El PRI como franquicia

Gustavo Esteva

A pesar de todas las apariencias, no hay posibilidad alguna de restauración del Partido Revolucionario Institucional (PRI). Pero la coalición mafiosa que usaría la franquicia es mucho más peligrosa.

El desmantelamiento del aparato que gobernó el país desde 1928, bajo distintas denominaciones, configuraciones políticas y orientaciones ideológicas, empezó con el golpe de Estado incruento que operó Miguel de la Madrid el día de su toma de posesión. Al nombrar su gabinete desplazó de golpe a la vieja clase política que funcionaba como correa de transmisión con la sociedad y era obstáculo para la modernización neoliberal. Quienes por mucho tiempo trataron de controlar el país desde la Secretaría de Hacienda (la curia, le decían algunos) llegaron por fin a Los Pinos. Su primera decisión fue deshacerse, formalmente, de quienes según ellos se dedicaban a asaltar las arcas públicas para atender sus diversos intereses, legítimos o no, y no permitían aplicar adecuadamente las reglas de la ortodoxia financiera. Ortiz Mena simbolizó por muchos años la orientación de ese grupo.
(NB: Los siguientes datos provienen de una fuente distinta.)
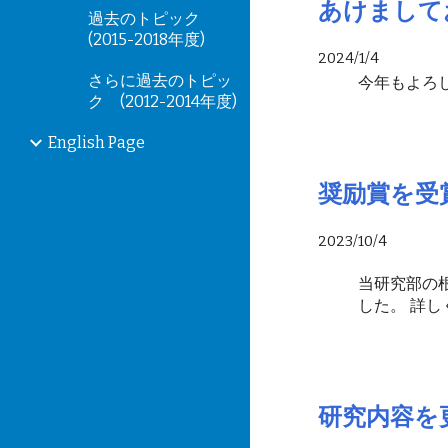
あけまして
過去のトピック
(2015-2018年度)
2024/1/4
さらに過去のトピッ
今年もよろ
ク (2012-2014年度)
English Page
奨励賞を受
2023/10/4
当研究部の
した。 詳し
研究内容を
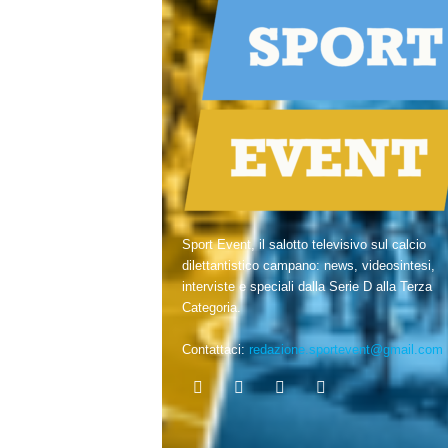
Sport Event, il salotto televisivo sul calcio
dilettantistico campano: news, videosintesi,
interviste e speciali dalla Serie D alla Terza
Categoria.
Contattaci:
redazione.sportevent@gmail.com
Eran conocidas sus tensiones con los mafiosi, que Echeverría simbolizaba bien: creyó haber vencido a la curia al afirmar que las finanzas públicas se manejaban en Los Pinos, deshacerse del secretario de Hacienda y entregar esa posición a su delfín, pero éste, irresponsablemente, cedió Los Pinos a la curia.

Carlos Salinas pudo traer de regreso a algunos miembros seleccionados del viejo PRI, precisamente aquellos que podían sumarse al nuevo proyecto. Los hábitos del pasado se aplicaron con rigor. Se empleó a fondo el dispositivo principal del aparato: la obediencia ciega al presidente. El chiste de entonces decía que Salinas les había pedido a los cuadros del partido: Señores: saquen las pistolas. Sí, señor presidente. Pónganlas en la sien. Sí, señor presidente. Disparen. Y dispararon.

La estructura del poder político cambió. En 1982 el sector público representaba dos terceras partes de una economía cerrada. Cuando Fox llegó, ya sólo era la quinta parte de una economía abierta. En lo político la concentración previa era mayor: el presidente controlaba el gabinete, el partido, el Congreso, el Poder Judicial, los medios, las centrales obreras y campesinas y hasta el último rincón de la estructura política del país. Fox no controlaba ya ni la casa presidencial. Es difícil imaginar un presidente con menos poder político efectivo que Felipe Calderón, aunque todavía pueda usar el gatillo.

Si el viejo PRI regresara al poder no podría ser lo que era ni hacer lo que hacía. Pero no es el viejo PRI lo que ahora amenaza con instalarse en Los Pinos. Quienes usan la franquicia apelan a aquella imagen, aprovechando el dejo de nostalgia que la incompetencia y corrupción de los partidos Acción Nacional (PAN) y de la Revolución Democrática (PRD) han generado. Algunos añoran la estabilidad artificial que daba al país y el hecho de que repartía el botín y dejaba caer migajas en mucha gente.

Lo que era no puede regresar. Ya no existe. El viejo PRI se extinguió. No funciona ya el cuento de Monterroso. El dinosaurio dejó de estar ahí, aunque sigan exhibiendo en plazas públicas a diversos iguanodontes. No es eso lo que podría estar viniéndosenos encima, para arrasar lo que queda del país. Aun antes del año 2000 el viejo PRI se disgregó en una amplia y diversa colección de mafias locales y gremiales, cada una integrada por heterogéneos intereses económicos y políticos y con los más variados dispositivos de acción: la banca, los medios, las empresas, lo mismo que los caciques, los paramilitares o los narcos. Se configuró así el lodo dominante, en que ya no puede distinguirse entre el mundo de las instituciones y el del crimen. Son esas mafias, no el PAN o el PRD, quienes han desgobernado el país en todos estos años, a través de diversas coaliciones creadas con distintos propósitos. La coalición actual es la más amplia. Todos los mafiosi que la integran parecen haber dejado provisionalmente de lado su interés particular, para alcanzar una tajada del premio mayor: el regreso a Los Pinos.

Lo que llegaría ahora al poder no sólo representa los bajos fondos del país, el crimen y la inmoralidad más atroces. Representa también, sobre todo, un dispositivo que enriquece a cada capo mafioso al organizar el saqueo del país y entregarlo sin reservas a intereses ajenos. En cierto sentido, siguen todavía la tradición de dispararse en la sien. No parecen tener clara conciencia de que los poderes reales a los que siguen entregando lo que queda del país podrán pronto deshacerse de ellos, al sentirlos como obstáculo para sus planes. Haríamos mal en esperarnos a tal evolución. Necesitamos deshacernos de ambos.